Karsinoid sendrom, tümörden salgılanan biyokimyasal aktif maddelere bağlı olarak sulu ishal, kramp şeklinde karın ağrısı, gaz, astmatik ataklar ve tipik olarak özellikle yüzde ve göğüs üst bölümünde kızarma (flushing) ile kendisini göstermektedir. Karsinoid sendrom yıllar içersinde özellikle triküspit valvülü tutarak sağ kalp yetersizliğine neden olmaktadır. Tanı için 24 saatlik idrarda artmış seratonin metaboliti olan 5-hidroksiindolasetik asit (5-HİAA) tayini yeterli olmaktadır.
LEİOMYOSARKOM
İnce barsaklarda dördüncü sıklıkta görülen habis tümörleridir. Bu tümörler genellikle ovoid yapıda olup müsküler tabakadan kaynaklanarak barsağın serozal yüzüne doğru büyürler. Klinik olarak tekrarlayan kanamalar, anemi, gerek tümöre gerekse gelişebilecek intussepsiyona bağlı olarak palpabl kitle mevcuttur.
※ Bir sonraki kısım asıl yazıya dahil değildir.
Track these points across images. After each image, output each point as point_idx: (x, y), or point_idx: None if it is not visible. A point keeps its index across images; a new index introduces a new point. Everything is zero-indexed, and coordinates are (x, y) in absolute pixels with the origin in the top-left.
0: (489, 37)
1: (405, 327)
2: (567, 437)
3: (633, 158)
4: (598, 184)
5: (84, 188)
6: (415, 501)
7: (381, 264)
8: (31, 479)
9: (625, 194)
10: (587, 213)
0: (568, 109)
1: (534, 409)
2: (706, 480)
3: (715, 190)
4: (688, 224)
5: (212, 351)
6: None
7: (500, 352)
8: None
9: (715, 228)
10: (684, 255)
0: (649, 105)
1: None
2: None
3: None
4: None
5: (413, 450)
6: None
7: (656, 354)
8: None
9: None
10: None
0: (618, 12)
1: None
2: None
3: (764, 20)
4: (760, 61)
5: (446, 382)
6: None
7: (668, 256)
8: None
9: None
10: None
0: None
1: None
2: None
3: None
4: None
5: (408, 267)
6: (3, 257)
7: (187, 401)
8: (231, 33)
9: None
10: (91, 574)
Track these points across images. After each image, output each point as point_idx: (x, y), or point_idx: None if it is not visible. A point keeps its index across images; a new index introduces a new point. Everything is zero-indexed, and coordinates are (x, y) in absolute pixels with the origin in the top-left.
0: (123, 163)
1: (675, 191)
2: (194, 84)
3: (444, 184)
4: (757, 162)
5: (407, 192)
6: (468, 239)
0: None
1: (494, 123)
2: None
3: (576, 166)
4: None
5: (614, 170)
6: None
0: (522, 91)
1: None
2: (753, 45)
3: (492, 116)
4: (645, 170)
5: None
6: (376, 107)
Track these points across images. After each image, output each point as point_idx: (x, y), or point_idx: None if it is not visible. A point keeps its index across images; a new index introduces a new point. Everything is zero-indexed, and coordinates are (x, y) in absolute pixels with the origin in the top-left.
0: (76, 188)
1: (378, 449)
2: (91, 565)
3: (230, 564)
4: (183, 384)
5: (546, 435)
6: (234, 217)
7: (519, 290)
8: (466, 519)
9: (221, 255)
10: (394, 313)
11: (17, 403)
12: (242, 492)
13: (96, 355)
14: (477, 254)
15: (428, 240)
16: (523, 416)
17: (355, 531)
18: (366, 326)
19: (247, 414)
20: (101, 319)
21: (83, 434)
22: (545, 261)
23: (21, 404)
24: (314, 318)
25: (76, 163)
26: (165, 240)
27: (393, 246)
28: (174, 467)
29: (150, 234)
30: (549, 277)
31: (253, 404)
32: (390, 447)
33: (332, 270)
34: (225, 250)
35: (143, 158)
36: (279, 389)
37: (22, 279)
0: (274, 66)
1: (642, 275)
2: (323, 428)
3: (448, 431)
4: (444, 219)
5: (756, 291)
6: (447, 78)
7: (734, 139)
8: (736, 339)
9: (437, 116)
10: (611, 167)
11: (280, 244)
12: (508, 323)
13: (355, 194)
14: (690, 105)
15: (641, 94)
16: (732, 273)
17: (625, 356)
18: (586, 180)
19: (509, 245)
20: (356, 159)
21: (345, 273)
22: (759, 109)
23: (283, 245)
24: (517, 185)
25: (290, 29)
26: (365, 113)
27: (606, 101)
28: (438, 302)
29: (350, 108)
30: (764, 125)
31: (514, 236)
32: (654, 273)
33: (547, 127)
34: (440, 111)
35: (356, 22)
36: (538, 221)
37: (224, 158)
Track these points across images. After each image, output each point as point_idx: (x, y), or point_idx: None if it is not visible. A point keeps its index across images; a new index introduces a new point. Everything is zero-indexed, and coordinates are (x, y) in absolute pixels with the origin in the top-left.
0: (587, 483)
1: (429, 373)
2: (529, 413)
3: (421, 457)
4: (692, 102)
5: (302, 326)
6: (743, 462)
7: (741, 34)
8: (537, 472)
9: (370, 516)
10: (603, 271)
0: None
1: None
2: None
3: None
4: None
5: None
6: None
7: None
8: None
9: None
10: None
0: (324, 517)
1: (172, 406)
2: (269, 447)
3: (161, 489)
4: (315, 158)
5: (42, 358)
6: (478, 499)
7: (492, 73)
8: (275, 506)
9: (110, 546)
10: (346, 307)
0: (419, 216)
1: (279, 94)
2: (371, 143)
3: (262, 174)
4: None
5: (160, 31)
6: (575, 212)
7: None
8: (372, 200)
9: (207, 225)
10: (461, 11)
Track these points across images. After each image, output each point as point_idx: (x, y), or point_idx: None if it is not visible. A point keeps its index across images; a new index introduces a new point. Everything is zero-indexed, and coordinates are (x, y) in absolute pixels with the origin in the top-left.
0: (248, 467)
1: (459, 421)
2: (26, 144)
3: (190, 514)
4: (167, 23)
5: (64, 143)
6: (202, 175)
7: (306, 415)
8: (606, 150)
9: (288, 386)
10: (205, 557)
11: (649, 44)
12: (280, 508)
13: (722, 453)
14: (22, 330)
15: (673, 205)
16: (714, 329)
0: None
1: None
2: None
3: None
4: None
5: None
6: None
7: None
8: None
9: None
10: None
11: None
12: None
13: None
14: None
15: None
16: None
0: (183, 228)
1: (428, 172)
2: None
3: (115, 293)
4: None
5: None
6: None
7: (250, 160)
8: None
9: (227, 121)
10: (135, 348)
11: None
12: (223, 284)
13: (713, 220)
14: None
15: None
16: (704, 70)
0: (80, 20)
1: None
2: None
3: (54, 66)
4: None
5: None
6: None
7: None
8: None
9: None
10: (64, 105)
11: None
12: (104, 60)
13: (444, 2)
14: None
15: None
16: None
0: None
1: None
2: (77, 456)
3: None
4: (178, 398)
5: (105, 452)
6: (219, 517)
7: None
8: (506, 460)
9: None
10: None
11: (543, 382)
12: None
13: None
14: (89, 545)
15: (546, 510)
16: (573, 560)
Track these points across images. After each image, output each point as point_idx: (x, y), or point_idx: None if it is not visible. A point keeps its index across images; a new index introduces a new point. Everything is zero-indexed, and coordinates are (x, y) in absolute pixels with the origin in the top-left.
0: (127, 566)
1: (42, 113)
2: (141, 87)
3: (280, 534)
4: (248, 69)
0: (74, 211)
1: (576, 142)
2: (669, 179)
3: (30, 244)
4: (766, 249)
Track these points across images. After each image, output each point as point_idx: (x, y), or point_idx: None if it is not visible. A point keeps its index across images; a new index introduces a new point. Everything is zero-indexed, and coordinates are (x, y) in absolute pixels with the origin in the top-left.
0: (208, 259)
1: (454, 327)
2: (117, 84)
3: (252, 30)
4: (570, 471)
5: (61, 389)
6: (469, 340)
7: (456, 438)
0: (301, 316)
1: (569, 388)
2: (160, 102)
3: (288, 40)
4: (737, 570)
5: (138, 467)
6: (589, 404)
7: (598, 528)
Bu tümörler oldukça yavaş büyümektedirler. Tümör direkt invazyon ve kan yoluyla metastaz yapmaktadır.
TEDAVİ
İnce barsak habis tümörlerinde esas tedavi geniş ince barsak rezeksiyonudur. Mezenter lenf nodlarıyla birlikte wedge rezeksiyon şeklinde çıkartılır. Terminal ileumda yerleşen tümörlerde sağ hemikolektomi uygulanır. Duodenum tümörlerinde pankreatikoduodenektomi (Whipple ameliyatı) yapılır. Duodenum üç ve dördüncü bölümlerinde yerleşen tümörlerde pankreas korunarak duodenum rezeksiyonu yapılabilir. Küratif rezeksiyon mümkün değilse klinik bulgulara yönelik palyatif cerrahi işlem uygulanır. Karsinoid tümör ve mevcut olan hepatik metastazı mümkünse birlikte çıkartılır. Hepatik rezeksiyon mümkün olmayan olgularda hepatik arter ligasyonu ile birlikte o bölgeye infüzyon kemoterapisi uygulanır.